Extracted material →
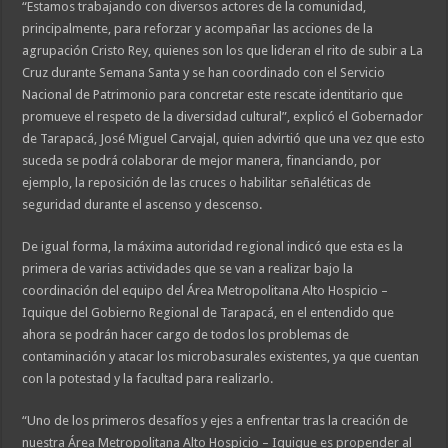
“Estamos trabajando con diversos actores de la comunidad,
principalmente, para reforzar y acompañar las acciones de la
agrupación Cristo Rey, quienes son los que lideran el rito de subir a La
Cruz durante Semana Santa y se han coordinado con el Servicio
Nacional de Patrimonio para concretar este rescate identitario que
promueve el respeto de la diversidad cultural”, explicó el Gobernador
de Tarapacá, José Miguel Carvajal, quien advirtió que una vez que esto
suceda se podrá colaborar de mejor manera, financiando, por
ejemplo, la reposición de las cruces o habilitar señaléticas de
seguridad durante el ascenso y descenso.
De igual forma, la máxima autoridad regional indicó que esta es la
primera de varias actividades que se van a realizar bajo la
coordinación del equipo del Área Metropolitana Alto Hospicio –
Iquique del Gobierno Regional de Tarapacá, en el entendido que
ahora se podrán hacer cargo de todos los problemas de
contaminación y atacar los microbasurales existentes, ya que cuentan
con la potestad y la facultad para realizarlo.
“Uno de los primeros desafíos y ejes a enfrentar tras la creación de
nuestra Área Metropolitana Alto Hospicio – Iquique es propender al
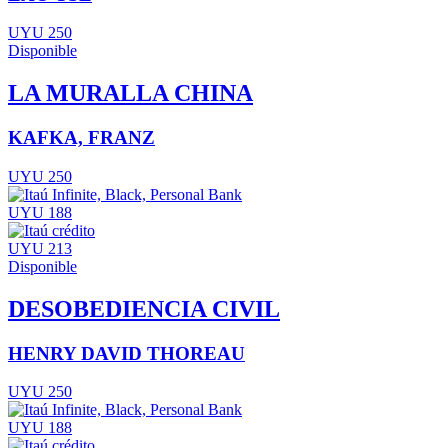
UYU 250
Disponible
LA MURALLA CHINA
KAFKA, FRANZ
UYU 250
UYU 188
UYU 213
Disponible
DESOBEDIENCIA CIVIL
HENRY DAVID THOREAU
UYU 250
UYU 188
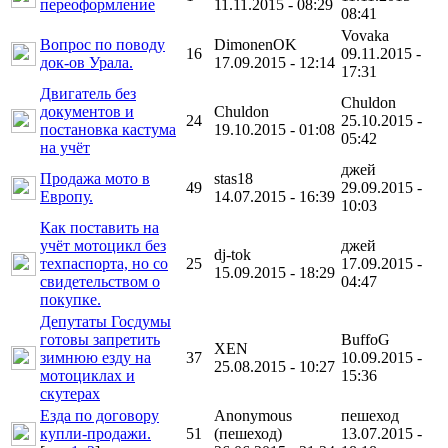
переоформление
11.11.2015 - 08:29
08:41
Vovaka
Вопрос по поводу
DimonenOK
16
09.11.2015 -
док-ов Урала.
17.09.2015 - 12:14
17:31
Двигатель без
Chuldon
документов и
Chuldon
24
25.10.2015 -
постановка кастума
19.10.2015 - 01:08
05:42
на учёт
джей
Продажа мото в
stas18
49
29.09.2015 -
Европу.
14.07.2015 - 16:39
10:03
Как поставить на
учёт мотоцикл без
джей
dj-tok
техпаспорта, но со
25
17.09.2015 -
15.09.2015 - 18:29
свидетельством о
04:47
покупке.
Депутаты Госдумы
готовы запретить
BuffoG
XEN
зимнюю езду на
37
10.09.2015 -
25.08.2015 - 10:27
мотоциклах и
15:36
скутерах
Езда по договору
Anonymous
пешеход
купли-продажи.
51
(пешеход)
13.07.2015 -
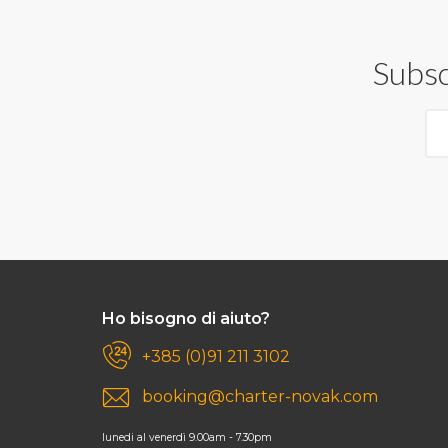
Subsc
Ho bisogno di aiuto?
+385 (0)91 211 3102
booking@charter-novak.com
lunedi al venerdì 9.00am - 7.30pm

Exercise aim →
Write out all the text from the material above, line for line and unchanged, from the first record through the last. Leave the pictures out.

Response to this task →
“Estamos trabajando con diversos actores de la comunidad,
principalmente, para reforzar y acompañar las acciones de la
agrupación Cristo Rey, quienes son los que lideran el rito de subir a La
Cruz durante Semana Santa y se han coordinado con el Servicio
Nacional de Patrimonio para concretar este rescate identitario que
promueve el respeto de la diversidad cultural”, explicó el Gobernador
de Tarapacá, José Miguel Carvajal, quien advirtió que una vez que esto
suceda se podrá colaborar de mejor manera, financiando, por
ejemplo, la reposición de las cruces o habilitar señaléticas de
seguridad durante el ascenso y descenso.
De igual forma, la máxima autoridad regional indicó que esta es la
primera de varias actividades que se van a realizar bajo la
coordinación del equipo del Área Metropolitana Alto Hospicio –
Iquique del Gobierno Regional de Tarapacá, en el entendido que
ahora se podrán hacer cargo de todos los problemas de
contaminación y atacar los microbasurales existentes, ya que cuentan
con la potestad y la facultad para realizarlo.
“Uno de los primeros desafíos y ejes a enfrentar tras la creación de
nuestra Área Metropolitana Alto Hospicio – Iquique es propender al
UYU 250
Disponible
LA MURALLA CHINA
KAFKA, FRANZ
UYU 250
UYU 188
UYU 213
Disponible
DESOBEDIENCIA CIVIL
HENRY DAVID THOREAU
UYU 250
UYU 188
переоформление
11.11.2015 - 08:29
08:41
Vovaka
Вопрос по поводу
DimonenOK
16
09.11.2015 -
док-ов Урала.
17.09.2015 - 12:14
17:31
Двигатель без
Chuldon
документов и
Chuldon
24
25.10.2015 -
постановка кастума
19.10.2015 - 01:08
05:42
на учёт
джей
Продажа мото в
stas18
49
29.09.2015 -
Европу.
14.07.2015 - 16:39
10:03
Как поставить на
учёт мотоцикл без
джей
dj-tok
техпаспорта, но со
25
17.09.2015 -
15.09.2015 - 18:29
свидетельством о
04:47
покупке.
Депутаты Госдумы
готовы запретить
BuffoG
XEN
зимнюю езду на
37
10.09.2015 -
25.08.2015 - 10:27
мотоциклах и
15:36
скутерах
Езда по договору
Anonymous
пешеход
купли-продажи.
51
(пешеход)
13.07.2015 -
Subsc
Ho bisogno di aiuto?
+385 (0)91 211 3102
booking@charter-novak.com
lunedi al venerdì 9.00am - 7.30pm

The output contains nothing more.